CARs (Certified ARchives) are archives for IPLD DAGs.
CARs are archives of IPLD DAGs. They are:
- Certified
- Seekable
- Compact
- Reproducible
- Simple and Stable
The actual format is just a (mostly) recursively-defined topological sort of the desired DAG with some metadata for fast traversal.
CID
len(ROOT)
ROOT
[
CHILD-1-OFFSET
...
]
[
len(CHILD-1)
CHILD-1
[
CHILD-1/1-OFFSET
...
]
...
]
Offsets are relative, offsets for missing children use a sentinel value.
We only bother including the root CID because all the other CIDs are embedded in the objects themselves. This saves space and forces parsers to actually traverse the DAG (hopefully validating it).
Use cases:
- Reliably export/import a DAG to/from an external hard drive (backup, sneakernet).
- Traverse a large DAG on an external hard drive without parsing the entire DAG.
- Traverse a large DAG streamed over HTTP without downloading the entire thing.
The simple method is to copy the entire repo. However, for performance, we need to be able to upgrade the repo format so this isn't really a stable format. Additionally, repos need to support insertions, deletions, and random lookups. Supporting these efficiently necessarily complicates the formats. We'd like something simple and portable (backup).

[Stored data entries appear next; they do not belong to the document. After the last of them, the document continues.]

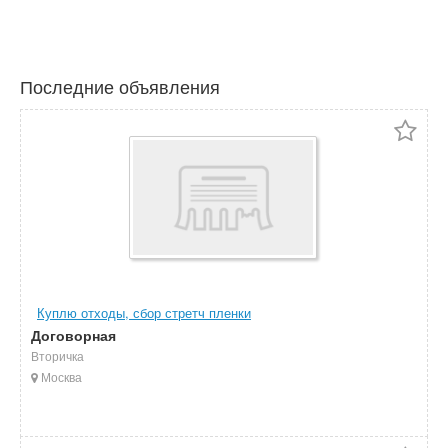
Последние объявления
Куплю отходы, сбор стретч пленки
Договорная
Вторичка
Москва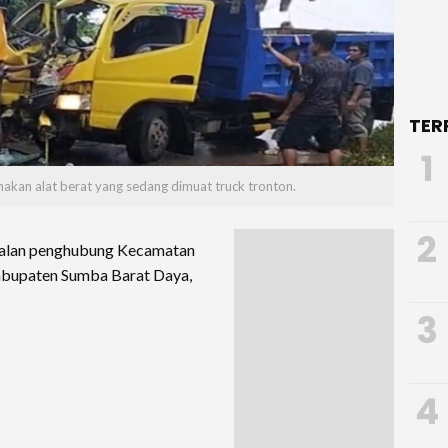
TER
1
akan alat berat yang sedang dimuat truck tronton.
2
i jalan penghubung Kecamatan
bupaten Sumba Barat Daya,
3
4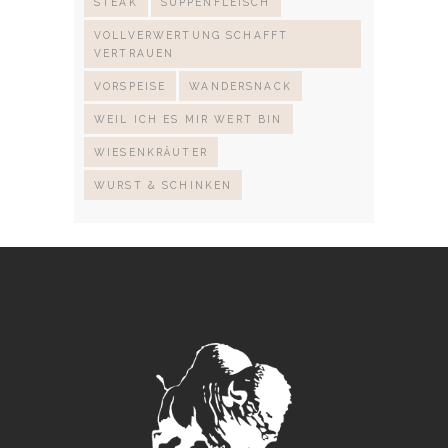
STEAK
SUPPENFLEISCH
VOLLVERWERTUNG SCHAFFT
VERTRAUEN
VORSPEISE
WANDERSNACK
WEIL ICH ES MIR WERT BIN
WIESENKRÄUTER
WURST & SCHINKEN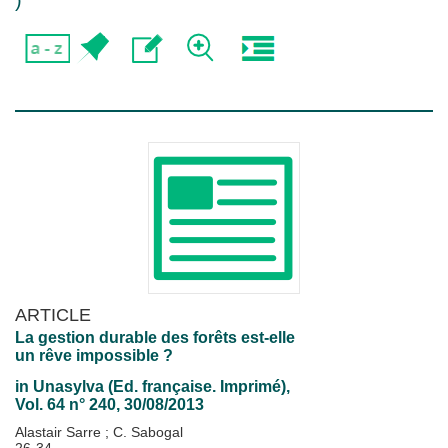
)
ARTICLE
La gestion durable des forêts est-elle
un rêve impossible ?
in
Unasylva (Ed. française. Imprimé)
,
Vol. 64 n° 240, 30/08/2013
Alastair Sarre
;
C. Sabogal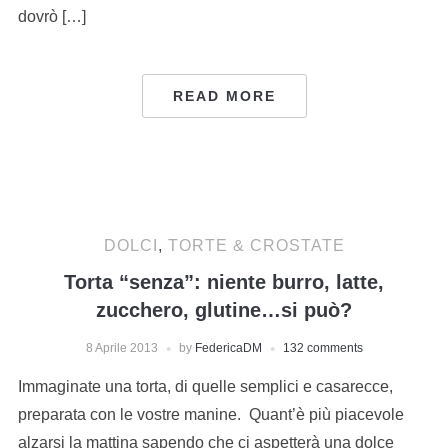
dovrò […]
READ MORE
DOLCI
,
TORTE & CROSTATE
Torta “senza”: niente burro, latte,
zucchero, glutine…si può?
8 Aprile 2013
by
FedericaDM
132 comments
Immaginate una torta, di quelle semplici e casarecce,
preparata con le vostre manine. Quant’è più piacevole
alzarsi la mattina sapendo che ci aspetterà una dolce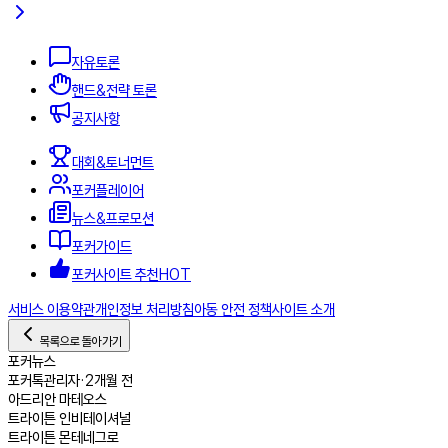
자유토론
핸드&전략 토론
공지사항
대회&토너먼트
포커플레이어
뉴스&프로모션
포커가이드
포커사이트 추천
HOT
서비스 이용약관
개인정보 처리방침
아동 안전 정책
사이트 소개
목록으로 돌아가기
포커뉴스
포커톡
관리자
•
2개월 전
아드리안 마테오스
트라이튼 인비테이셔널
트라이튼 몬테네그로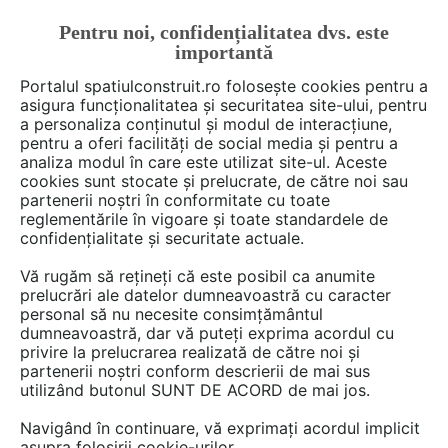
Pentru noi, confidențialitatea dvs. este
FĂ-ȚI CONT
LOGIN
importantă
CUM SE FACE
Portalul spatiulconstruit.ro folosește cookies pentru a
asigura funcționalitatea și securitatea site-ului, pentru
a personaliza conținutul și modul de interacțiune,
pentru a oferi facilități de social media și pentru a
analiza modul în care este utilizat site-ul. Aceste
De citit
știri, noutăți, comunicate
Noutăți din piață
EȘTI AICI:
cookies sunt stocate și prelucrate, de către noi sau
Alege inovația: noua generație
partenerii noștri în conformitate cu toate
reglementările în vigoare și toate standardele de
de scări de acces la pod
confidențialitate și securitate actuale.
GREENSTEP de la FAKRO
Vă rugăm să rețineți că este posibil ca anumite
prelucrări ale datelor dumneavoastră cu caracter
personal să nu necesite consimțământul
Noua generație de scări de mansardă
dumneavoastră, dar vă puteți exprima acordul cu
privire la prelucrarea realizată de către noi și
GREENSTEP oferă soluții avansate care asigură
partenerii noștri conform descrierii de mai sus
cea mai înaltă calitate și confort în utilizare.
utilizând butonul SUNT DE ACORD de mai jos.
Scările de acces la pod GREENSTEP sunt
Navigând în continuare, vă exprimați acordul implicit
destinate vânzării în Polonia și pe piețele de
asupra folosirii cookie-urilor.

The slightly more complex way is to download every object into a separate file and then import each file. However, this isn't very convenient and does not scale to large directories well (use case 2).
One could improve this multi-file approach by splitting up the DAG into multiple directories and providing a set of tools to manage the files. However, we'd rather not rely on the filesystem for anything, really. Filesystems:
- Don't always deal with names well (e.g., FAT16).
- Don't always handle many small files well.
- Aren't usually as space-efficient as possible (to support updates).
- Are complex (easy to corrupt metadata/structure).
Additionally, it's hard to download a directory structure over HTTP (motivated by use-case 3). One can just TAR it up but that layers another (complex) file format into the mix.
So, we'd like a new single-file format that, if necessary, we can just dd
to a
drive in place of a filesystem.
TODO: Expand.
However, there are a few open questions.
The advantage of using uint64s over varints is that we can leave the "jump tables" blank and then fill them in on a second pass after we've written everything. However, if we topologically sort the DAG, we may be able to compute the jump tables up-front.
The advantages of varints over uint64 are space and flexibility (DAGs larger than 16 Exbibytes).
Currently, I'm leaning toward varints as this will make storing lots of small blocks significantly more efficient.
So, we can technically have inline blocks using the identity multihash. How do we deal with them?
- We don't want to duplicate the data.
- We need to support inline blocks with children.
So, a topological sort makes it really easy to traverse the CAR, even when streaming. However producing a topologically sorted DAG is a bit trickier. Note: whatever we choose, it won't have any affect on the asymptotic runtime (memory or time).